Last year we were really, really late getting a supply of logs because it had taken an age to get our woodburner installed and we had to rely on our gas central heating. This year we wanted to be in good time. Towards the very tail-end of August we spoke to the wife of 'our man in the village' explaining that we'd like 10 stere of wood [10 cubic meters] delivered in September. We figured this would give us plenty of time to stack it while the weather was still mild.
Of course this is France, and things are a little 'flexible'. Madame phoned back mid September to say that things were now in the planning and our wood would be delivered either the weekend of the 1st or 8th of October, but we'd get a call a day or so before.

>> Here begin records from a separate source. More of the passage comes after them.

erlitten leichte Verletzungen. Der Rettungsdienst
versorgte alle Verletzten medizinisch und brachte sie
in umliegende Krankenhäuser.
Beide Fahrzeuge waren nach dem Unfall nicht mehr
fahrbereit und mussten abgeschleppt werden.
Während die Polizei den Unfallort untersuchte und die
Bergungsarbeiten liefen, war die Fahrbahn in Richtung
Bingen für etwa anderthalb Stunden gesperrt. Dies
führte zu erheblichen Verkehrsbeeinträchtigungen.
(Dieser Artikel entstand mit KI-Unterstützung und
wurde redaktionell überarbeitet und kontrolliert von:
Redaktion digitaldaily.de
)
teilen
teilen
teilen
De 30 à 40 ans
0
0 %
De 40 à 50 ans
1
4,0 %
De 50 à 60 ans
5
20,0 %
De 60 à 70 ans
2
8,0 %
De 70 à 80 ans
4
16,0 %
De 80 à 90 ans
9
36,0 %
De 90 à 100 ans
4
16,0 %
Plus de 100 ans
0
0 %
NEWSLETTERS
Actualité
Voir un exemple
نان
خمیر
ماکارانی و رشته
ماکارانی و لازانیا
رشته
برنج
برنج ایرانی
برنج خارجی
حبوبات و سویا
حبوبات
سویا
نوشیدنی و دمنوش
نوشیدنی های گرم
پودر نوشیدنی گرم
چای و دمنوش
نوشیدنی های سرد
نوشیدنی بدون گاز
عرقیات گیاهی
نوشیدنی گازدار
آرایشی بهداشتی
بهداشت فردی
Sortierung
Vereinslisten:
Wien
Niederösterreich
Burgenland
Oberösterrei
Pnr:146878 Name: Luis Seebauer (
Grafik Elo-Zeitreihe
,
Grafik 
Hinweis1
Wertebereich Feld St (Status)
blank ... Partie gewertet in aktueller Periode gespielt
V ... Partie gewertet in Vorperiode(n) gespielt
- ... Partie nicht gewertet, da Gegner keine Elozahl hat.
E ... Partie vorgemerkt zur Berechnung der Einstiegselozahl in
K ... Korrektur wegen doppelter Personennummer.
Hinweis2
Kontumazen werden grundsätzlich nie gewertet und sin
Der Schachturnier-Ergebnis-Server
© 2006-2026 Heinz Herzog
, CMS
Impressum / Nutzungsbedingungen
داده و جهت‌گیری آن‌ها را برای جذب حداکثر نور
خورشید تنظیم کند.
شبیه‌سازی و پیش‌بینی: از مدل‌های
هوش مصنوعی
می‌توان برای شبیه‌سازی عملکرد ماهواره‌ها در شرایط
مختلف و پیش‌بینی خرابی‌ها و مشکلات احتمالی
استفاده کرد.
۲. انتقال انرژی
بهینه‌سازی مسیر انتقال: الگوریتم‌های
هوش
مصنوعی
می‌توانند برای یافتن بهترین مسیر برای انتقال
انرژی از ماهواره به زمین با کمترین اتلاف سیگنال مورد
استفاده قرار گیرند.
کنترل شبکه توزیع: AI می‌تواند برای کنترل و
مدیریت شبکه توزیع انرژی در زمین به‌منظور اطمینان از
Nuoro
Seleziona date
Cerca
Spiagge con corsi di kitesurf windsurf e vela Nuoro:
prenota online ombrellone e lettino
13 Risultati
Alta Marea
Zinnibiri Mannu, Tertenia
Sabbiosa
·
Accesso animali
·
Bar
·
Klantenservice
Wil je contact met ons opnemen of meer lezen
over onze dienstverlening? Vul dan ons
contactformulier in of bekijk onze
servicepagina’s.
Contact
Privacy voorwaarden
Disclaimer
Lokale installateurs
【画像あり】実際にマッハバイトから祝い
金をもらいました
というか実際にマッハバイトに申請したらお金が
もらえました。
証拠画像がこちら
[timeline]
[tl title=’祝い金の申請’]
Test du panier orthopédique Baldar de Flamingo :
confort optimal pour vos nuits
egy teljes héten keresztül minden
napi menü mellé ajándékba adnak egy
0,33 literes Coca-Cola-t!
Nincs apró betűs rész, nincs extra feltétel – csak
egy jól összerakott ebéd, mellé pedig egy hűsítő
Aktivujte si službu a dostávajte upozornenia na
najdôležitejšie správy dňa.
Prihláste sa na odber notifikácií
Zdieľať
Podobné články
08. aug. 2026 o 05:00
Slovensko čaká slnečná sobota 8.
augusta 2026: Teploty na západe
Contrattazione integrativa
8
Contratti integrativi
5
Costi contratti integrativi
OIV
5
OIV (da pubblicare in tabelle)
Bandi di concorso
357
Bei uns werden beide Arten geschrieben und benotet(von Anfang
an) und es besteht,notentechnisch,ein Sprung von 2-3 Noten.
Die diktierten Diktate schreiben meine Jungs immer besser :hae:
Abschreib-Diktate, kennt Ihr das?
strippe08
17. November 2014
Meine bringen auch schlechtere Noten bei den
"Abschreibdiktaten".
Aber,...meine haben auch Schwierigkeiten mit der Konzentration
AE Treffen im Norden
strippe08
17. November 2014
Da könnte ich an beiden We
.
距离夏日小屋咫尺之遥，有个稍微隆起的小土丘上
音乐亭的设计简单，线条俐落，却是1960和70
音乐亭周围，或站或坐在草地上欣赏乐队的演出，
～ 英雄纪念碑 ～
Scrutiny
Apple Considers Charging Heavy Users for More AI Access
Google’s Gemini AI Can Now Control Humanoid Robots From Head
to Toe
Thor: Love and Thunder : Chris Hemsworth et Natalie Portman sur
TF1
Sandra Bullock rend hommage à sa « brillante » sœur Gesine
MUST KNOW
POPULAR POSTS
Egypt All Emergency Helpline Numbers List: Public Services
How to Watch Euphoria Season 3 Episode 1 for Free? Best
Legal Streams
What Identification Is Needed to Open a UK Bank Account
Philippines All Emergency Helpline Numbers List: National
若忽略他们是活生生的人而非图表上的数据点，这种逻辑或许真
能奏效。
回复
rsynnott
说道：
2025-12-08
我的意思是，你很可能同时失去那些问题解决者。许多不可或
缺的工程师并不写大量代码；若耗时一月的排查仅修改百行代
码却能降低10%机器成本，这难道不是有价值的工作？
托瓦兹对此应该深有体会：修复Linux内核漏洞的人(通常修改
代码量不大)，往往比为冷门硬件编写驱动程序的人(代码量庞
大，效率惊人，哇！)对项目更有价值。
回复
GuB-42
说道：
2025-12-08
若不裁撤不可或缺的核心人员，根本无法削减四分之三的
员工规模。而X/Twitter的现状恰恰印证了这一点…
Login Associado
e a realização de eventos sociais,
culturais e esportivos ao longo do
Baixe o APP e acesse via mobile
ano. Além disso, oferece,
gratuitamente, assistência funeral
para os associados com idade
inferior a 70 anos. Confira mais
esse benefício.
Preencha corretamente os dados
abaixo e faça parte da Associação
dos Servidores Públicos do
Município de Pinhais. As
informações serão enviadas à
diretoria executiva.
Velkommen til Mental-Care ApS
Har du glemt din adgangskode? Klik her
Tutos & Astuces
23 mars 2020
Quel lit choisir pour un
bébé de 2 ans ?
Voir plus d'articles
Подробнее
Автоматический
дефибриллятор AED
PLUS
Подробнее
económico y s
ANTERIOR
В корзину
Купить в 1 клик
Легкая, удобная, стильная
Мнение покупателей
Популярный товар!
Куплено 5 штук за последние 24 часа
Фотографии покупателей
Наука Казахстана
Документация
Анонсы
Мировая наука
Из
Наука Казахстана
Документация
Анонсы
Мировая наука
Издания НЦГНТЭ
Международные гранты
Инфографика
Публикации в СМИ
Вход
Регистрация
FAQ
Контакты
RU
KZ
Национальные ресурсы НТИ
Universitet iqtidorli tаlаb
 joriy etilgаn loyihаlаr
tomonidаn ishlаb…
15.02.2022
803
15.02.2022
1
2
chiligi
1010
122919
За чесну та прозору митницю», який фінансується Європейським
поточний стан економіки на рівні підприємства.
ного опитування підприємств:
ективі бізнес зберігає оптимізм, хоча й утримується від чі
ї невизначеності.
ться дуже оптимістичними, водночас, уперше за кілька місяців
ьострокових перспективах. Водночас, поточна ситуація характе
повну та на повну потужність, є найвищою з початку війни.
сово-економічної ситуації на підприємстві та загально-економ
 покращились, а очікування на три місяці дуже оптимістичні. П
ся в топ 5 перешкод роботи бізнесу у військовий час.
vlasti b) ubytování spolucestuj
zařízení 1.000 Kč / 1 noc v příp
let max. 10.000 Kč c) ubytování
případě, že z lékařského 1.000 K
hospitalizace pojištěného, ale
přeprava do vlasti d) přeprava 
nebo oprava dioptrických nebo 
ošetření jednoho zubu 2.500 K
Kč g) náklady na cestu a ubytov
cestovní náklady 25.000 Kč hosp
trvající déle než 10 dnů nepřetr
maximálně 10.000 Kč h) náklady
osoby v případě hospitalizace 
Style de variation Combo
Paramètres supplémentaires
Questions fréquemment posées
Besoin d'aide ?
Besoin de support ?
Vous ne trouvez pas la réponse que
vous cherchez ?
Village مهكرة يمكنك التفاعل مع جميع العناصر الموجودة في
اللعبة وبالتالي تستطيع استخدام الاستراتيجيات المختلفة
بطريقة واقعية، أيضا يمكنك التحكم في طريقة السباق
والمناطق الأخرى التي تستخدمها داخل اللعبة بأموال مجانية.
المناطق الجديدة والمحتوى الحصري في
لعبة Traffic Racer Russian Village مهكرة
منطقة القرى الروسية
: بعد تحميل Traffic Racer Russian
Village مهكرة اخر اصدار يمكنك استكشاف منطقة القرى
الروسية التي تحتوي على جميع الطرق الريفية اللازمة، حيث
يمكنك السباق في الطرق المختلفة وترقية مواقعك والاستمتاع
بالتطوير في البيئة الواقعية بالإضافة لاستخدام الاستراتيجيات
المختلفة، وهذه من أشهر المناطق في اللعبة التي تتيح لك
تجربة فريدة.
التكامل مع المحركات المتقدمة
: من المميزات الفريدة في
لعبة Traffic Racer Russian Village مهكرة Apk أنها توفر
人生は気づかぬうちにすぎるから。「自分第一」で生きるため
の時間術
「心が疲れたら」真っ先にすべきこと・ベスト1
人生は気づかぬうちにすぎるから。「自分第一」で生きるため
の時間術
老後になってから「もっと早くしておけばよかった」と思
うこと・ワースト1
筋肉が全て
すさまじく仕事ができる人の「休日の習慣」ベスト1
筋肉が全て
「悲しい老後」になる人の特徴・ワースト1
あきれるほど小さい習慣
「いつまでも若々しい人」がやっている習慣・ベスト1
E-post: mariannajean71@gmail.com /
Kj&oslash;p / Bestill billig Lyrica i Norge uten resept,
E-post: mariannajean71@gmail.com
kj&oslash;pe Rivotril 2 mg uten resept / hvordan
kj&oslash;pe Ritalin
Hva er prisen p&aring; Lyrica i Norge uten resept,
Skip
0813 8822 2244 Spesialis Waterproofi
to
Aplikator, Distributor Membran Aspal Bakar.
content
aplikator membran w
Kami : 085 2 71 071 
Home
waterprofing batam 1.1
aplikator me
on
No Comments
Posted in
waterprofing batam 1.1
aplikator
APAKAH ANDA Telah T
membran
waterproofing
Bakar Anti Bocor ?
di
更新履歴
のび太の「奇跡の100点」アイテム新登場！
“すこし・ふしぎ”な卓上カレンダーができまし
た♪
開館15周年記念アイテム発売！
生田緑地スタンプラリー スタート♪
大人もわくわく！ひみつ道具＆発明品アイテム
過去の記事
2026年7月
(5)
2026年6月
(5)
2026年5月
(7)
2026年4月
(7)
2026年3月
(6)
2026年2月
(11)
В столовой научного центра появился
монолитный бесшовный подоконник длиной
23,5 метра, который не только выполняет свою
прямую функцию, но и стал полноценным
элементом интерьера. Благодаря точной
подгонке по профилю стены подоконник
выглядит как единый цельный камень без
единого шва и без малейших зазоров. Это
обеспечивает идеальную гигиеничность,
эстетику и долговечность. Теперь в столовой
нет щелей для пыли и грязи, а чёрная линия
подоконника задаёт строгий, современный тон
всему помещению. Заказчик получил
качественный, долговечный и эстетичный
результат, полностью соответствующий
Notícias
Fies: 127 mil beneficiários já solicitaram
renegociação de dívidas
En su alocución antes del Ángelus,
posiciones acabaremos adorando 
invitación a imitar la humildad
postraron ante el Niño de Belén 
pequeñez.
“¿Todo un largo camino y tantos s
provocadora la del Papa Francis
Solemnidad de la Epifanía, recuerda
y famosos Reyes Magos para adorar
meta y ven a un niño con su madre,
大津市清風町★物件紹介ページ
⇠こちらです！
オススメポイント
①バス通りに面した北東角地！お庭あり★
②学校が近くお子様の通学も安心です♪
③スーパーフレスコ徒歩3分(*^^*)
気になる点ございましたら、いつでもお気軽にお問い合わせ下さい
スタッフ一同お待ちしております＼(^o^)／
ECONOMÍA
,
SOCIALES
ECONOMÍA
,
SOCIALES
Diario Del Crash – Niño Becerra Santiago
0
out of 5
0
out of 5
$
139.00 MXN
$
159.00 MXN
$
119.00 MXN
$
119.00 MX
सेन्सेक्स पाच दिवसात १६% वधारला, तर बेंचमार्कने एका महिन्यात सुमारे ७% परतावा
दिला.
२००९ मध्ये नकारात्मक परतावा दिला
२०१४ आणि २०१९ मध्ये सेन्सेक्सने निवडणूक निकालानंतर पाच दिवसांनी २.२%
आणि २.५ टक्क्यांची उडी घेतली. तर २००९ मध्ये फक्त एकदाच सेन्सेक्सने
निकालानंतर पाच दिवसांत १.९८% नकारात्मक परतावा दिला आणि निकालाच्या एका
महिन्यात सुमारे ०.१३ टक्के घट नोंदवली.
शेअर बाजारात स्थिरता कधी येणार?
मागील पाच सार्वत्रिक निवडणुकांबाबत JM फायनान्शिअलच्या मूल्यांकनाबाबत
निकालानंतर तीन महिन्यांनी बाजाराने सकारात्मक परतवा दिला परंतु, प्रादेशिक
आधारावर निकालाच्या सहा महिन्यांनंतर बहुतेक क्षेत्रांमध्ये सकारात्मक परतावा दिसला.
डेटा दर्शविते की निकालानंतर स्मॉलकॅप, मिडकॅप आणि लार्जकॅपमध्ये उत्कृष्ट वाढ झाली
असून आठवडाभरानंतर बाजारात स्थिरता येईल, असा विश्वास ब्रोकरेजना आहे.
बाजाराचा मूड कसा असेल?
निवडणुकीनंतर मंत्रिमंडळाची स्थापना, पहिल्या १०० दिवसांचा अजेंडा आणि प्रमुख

Thursday the 6th we duly got a quick call and at 8:15 last Saturday morning the first of the 2 trailer loads of wood arrived, followed by the second about an hour later. Although overcast, the weather has been mild so it was pretty pleasant working outdoors and we were able to fill the woodshed to the rafters--it will take about 4 stere and stack the rest into a neater woodpile than last year.
|botanical drawing of 'marmelo'|
October is the season for quinces. We have a very elderly quince tree and although rather spindly, it still produces fruits. Last year we got very few, but this year the tree gave us 2kgs worth. According to Wikipedia quince jelly is the original marmalade as the Portuguese word for quince is marmelo [from Latin melimelum (“sweet apple”)].
We have made various jams over the years: cherry, bramble, damson, and raspberry; but never jelly. We didn't have the 'kit' and it seemed too much palaver with bags having to drip overnight etc. In the past we have had a very prolific medlar tree--another fruit which makes great jelly. We used to give friends of ours who were very keen jelly makers the bletted [softened by frost and decay] fruit and got a few pots of medlar jelly in return.
Having a reasonable number of quinces this year we decided to give it a try ourselves as we know quince jelly is delicious. We found a simple recipe on a blog called the cottage smallholder.
|some of our quince jelly|
We still don't have the 'proper' kit but created an improvised jelly bag using a sterilised mesh bag [one of those you can use in the washing machine to keep delicates safe] to line a collander. We then drained the fruit pulp through this into a large mussel pan [nice and tall]. It seems to have worked. Although the jelly isn't crystal clear, it is jelly and not jam. We also got far more jelly than we expected and ran out of jam jars and had to press a large preserving jar into service to cope! It should go very well with lamb, pork and blue cheese.